Анна Ионовна наливала чаю, пока Михаил Любимович приканчивал водку.
– Ты не бурбонься, Аня, ей-богу, не надо. Ноги у тебя сильные и красивые, фигура выставочная, руки – ласточкины крылья, это тебе не лебедиха какая-нибудь сраная… Только волосы тебе надо отпустить и распустить по плечам, чтобы лицо слишком узким, иконописным не казалось: в настоящей танцовщице мадонны и бляди должно быть поровну. По-ров-ну! – Он поднимал указательный палец. – Ибо мадонна не танцует, а блядь не летает. По-ров-ну! Тогда – тип-топ… и топ-топ… А главное – ты врать не умеешь. Балетное вранье – особое: оно танцора по рукам-ногам вяжет, я-то знаю…
Однажды он попытался ее облапить, но Свинцерева так свирепо двинула его локтем, что Михаил Любимович упал и разбил нос до крови. Анна Ионовна помогла ему подняться и даже проводила до дома.
– Извини, – сказал он на прощание. – Мне уже даже веника не станцевать, а тебе… Тебя я просто не понимаю: зачем тебе это? Извини: раньше надо было спросить…
– Вы предложили – я согласилась.
– Прыгаешь ты больно здорово, вот и я раздухарился… а так – все зря… Извини.
Перед сном или в садике перед клеткой, в которой по-прежнему валялась растрепанная кукла, Анна Ионовна и сама пыталась ответить на этот вопрос: зачем ей все это нужно? Все эти прыжки, повороты, скольжения… И без них с ведром да шваброй так за неделю наломаешься – только б до дома доползти. Но без воскресных занятий и даже без пьяных излияний Старцева уже не могла представить свою жизнь. Только и всего. Что выросло, то и выросло. Не ножом же отрезать.
Освободив комнату покойного брата от ветхой рухляди и дочиста ее отмыв, она выкладывала на середину взбитую пуховую подушку и прыгала на нее, но всякий раз, естественно, проминала ее до пола. Свинцовая баба, угрюмо думала она, взбивая подушку. И снова прыгала. И так до изнеможения.
Размышляя о человеческом организме, она пришла к неутешительному выводу: вся его тяжесть сосредоточена в душе. Засыпая, она настраивала себя на полет птицы, тополиного пуха или даже облака, но души от этого не прибывало, а свинца не убывало. «Я есть то, что у меня есть: тяжелая память об отце и матери, о брате, о серой жизни. Куда денешься от памяти? Или от имени? Это ведь только в танце память становится бестелесной. Значит, я есть свинец».

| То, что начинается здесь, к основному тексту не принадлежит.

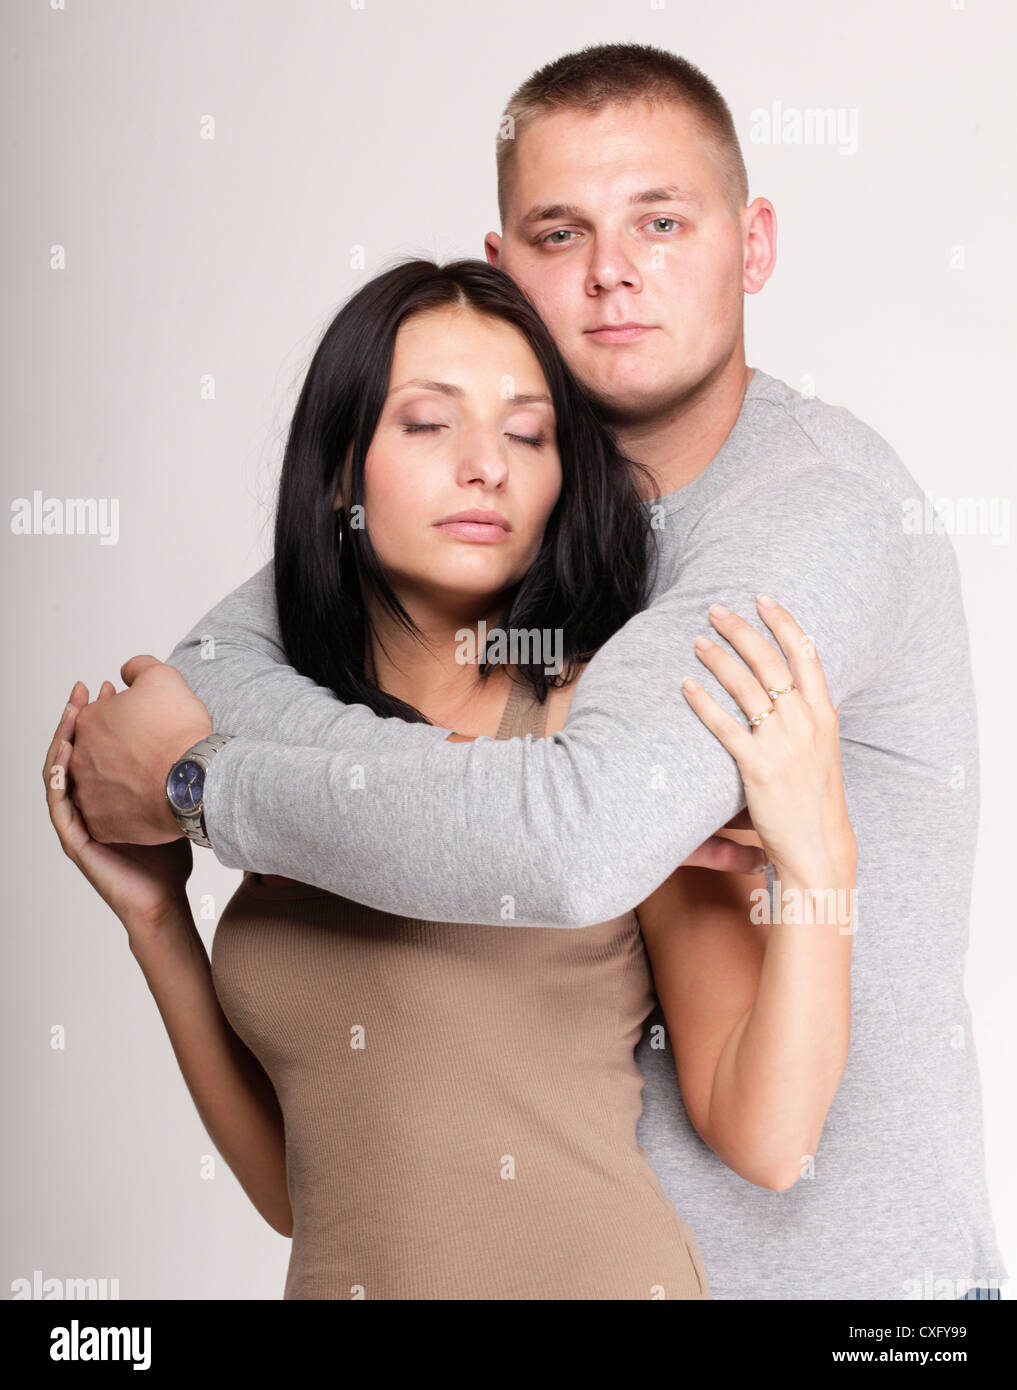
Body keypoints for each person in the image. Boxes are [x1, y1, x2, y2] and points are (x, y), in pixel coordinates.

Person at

Как ни странно, о занятиях ее никто даже не догадывался, – быть может, потому, что давным-давно Анна Ионовна ни у кого не вызывала никакого интереса, – тем сильнее была поражена вся школа, от директора до первоклашки-шмыгоноса, когда она пришла без коричневого платка, с длинными волосами до плеч. От удивления даже не сразу обратили внимание на скромненькое серое платье и дешевые туфли, заменившие старушечье тряпье и мужские ботинки.
– Словно помирать собралась, вы меня простите, – брякнул в учительской астроном Марков. – Ну не влюбилась же! Такие не влюбляются, а замуж выходят.

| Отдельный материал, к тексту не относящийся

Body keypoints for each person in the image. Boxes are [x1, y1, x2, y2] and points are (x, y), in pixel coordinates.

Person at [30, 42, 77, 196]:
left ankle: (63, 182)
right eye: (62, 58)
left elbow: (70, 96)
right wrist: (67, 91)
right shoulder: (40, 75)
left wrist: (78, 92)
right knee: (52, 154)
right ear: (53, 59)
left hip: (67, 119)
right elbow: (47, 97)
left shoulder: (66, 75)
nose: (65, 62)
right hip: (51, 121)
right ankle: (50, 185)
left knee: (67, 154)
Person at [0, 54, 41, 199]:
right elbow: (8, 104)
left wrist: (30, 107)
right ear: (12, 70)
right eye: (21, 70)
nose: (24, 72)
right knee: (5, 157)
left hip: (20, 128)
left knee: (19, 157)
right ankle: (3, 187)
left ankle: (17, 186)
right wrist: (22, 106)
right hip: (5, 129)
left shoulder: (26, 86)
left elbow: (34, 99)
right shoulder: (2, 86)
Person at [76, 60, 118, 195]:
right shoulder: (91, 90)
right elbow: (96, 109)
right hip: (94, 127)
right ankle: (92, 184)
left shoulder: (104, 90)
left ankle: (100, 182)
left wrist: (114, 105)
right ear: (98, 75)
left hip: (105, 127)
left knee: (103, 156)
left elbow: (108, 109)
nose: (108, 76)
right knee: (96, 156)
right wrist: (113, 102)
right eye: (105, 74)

И никто не заметил, когда и куда исчезла из ее садика клетка с куклой.
Однако никаких других изменений в жизни Анны Ионовны не произошло. Она по-прежнему с утра до вечера мыла-драила школьные коридоры и классы, на детей и взрослых взирала бесстрастно, без улыбки, – разве что не леденила больше взглядом шустрых мальчишек и не горбилась при виде мужчин, норовя поскорее прошмыгнуть мимо, – шла себе, словно не отличая мужика от вороны.
– У меня такое чувство, – задумчиво проговорил как-то в Красной столовой дед Муханов, – будто она где-то себе новую задницу купила. Или сиськи. И не по дешевке!

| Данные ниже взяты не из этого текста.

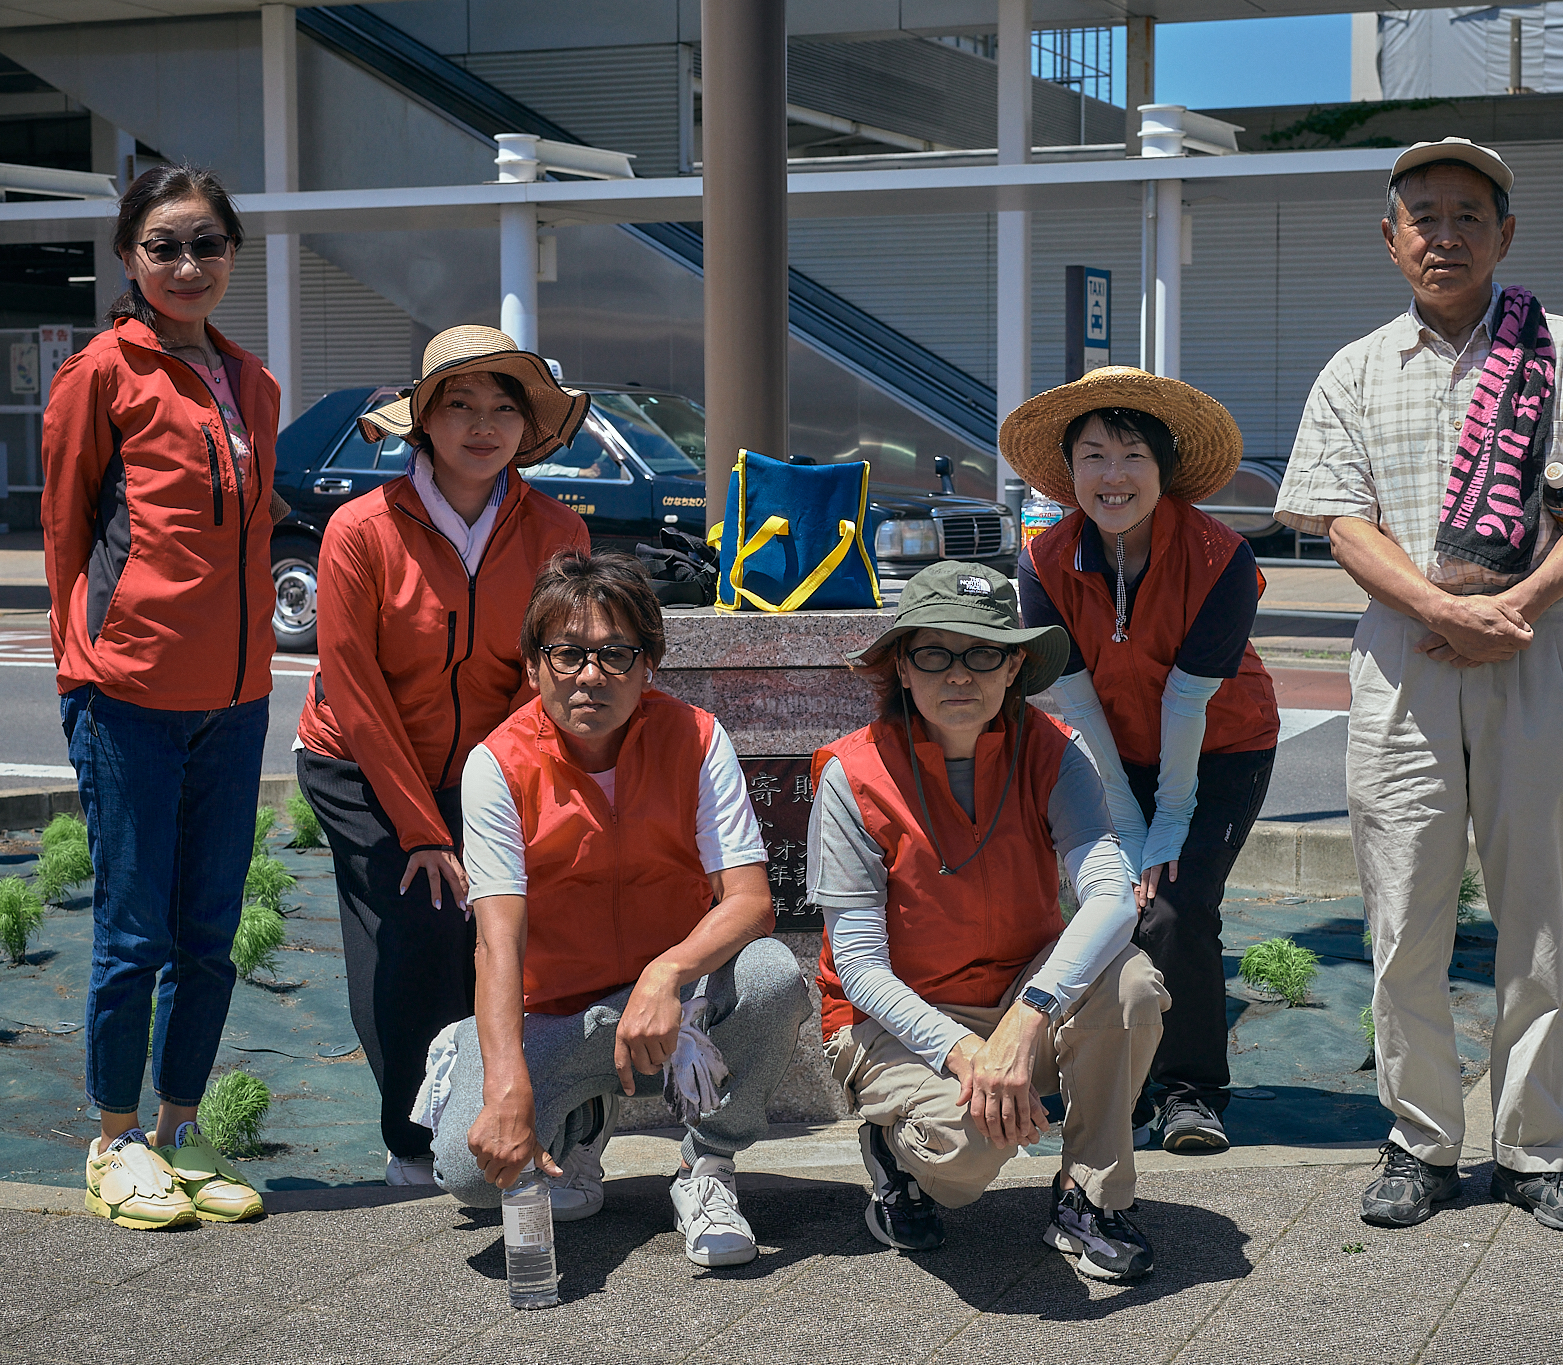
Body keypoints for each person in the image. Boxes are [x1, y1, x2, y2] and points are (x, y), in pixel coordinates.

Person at [1275, 138, 1563, 1232]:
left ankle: (1536, 1150)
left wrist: (1524, 604)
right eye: (1421, 215)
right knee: (1403, 913)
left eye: (1465, 214)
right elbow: (1340, 520)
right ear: (1389, 237)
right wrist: (1443, 609)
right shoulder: (1355, 369)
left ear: (1504, 233)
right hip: (1406, 658)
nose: (1441, 233)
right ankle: (1418, 1144)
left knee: (1535, 913)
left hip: (1535, 651)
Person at [427, 551, 811, 1267]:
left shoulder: (696, 737)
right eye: (568, 653)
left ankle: (707, 1167)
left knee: (771, 974)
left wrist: (665, 974)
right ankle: (569, 1114)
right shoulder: (496, 766)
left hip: (676, 1006)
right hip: (557, 1013)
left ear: (649, 663)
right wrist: (507, 1082)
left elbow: (752, 901)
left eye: (615, 654)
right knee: (471, 1171)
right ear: (534, 664)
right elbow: (497, 942)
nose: (590, 675)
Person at [810, 561, 1169, 1281]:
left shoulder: (1056, 750)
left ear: (1015, 666)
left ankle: (1087, 1198)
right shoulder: (851, 773)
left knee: (1131, 984)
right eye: (935, 653)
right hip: (893, 1021)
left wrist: (1028, 1015)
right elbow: (859, 964)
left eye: (983, 653)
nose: (959, 674)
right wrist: (963, 1053)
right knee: (968, 1154)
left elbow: (1109, 895)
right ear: (902, 668)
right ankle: (894, 1153)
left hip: (1018, 997)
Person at [294, 326, 591, 1190]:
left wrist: (492, 791)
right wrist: (427, 830)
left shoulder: (557, 527)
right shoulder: (360, 529)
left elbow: (549, 667)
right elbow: (356, 688)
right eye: (459, 404)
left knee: (495, 930)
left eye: (504, 407)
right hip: (358, 763)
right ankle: (410, 1139)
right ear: (423, 420)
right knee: (412, 933)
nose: (482, 424)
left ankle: (497, 1113)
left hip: (490, 765)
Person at [42, 165, 279, 1229]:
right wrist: (81, 663)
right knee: (132, 934)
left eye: (208, 245)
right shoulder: (101, 372)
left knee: (209, 933)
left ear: (232, 254)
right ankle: (113, 1141)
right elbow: (61, 534)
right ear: (128, 259)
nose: (189, 266)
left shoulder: (253, 384)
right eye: (165, 247)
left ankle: (180, 1133)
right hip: (129, 692)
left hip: (235, 702)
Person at [1005, 368, 1281, 1155]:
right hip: (1109, 747)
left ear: (1163, 470)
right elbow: (1077, 700)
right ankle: (1109, 1080)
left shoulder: (1220, 556)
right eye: (1092, 455)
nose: (1113, 475)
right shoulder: (1043, 560)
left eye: (1132, 455)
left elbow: (1189, 702)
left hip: (1224, 745)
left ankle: (1192, 1092)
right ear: (1069, 472)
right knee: (1108, 898)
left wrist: (1168, 824)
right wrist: (1126, 818)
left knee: (1177, 902)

– Это бывает, – кивнула за стойкой Феня, вытирая тряпицей пивную кружку. – Когда женщина не только женщиной себя вдруг начинает чувствовать, но и человеком. – И со вздохом добавила: – Опасное это дело, новая жизнь: это как горбом обзавестись или ослепнуть.
– Хрен редьки не толще, – заключил Колька Урблюд, с трудом оторвав голову от стола. – Все ведь от руки зависит, от пальцев.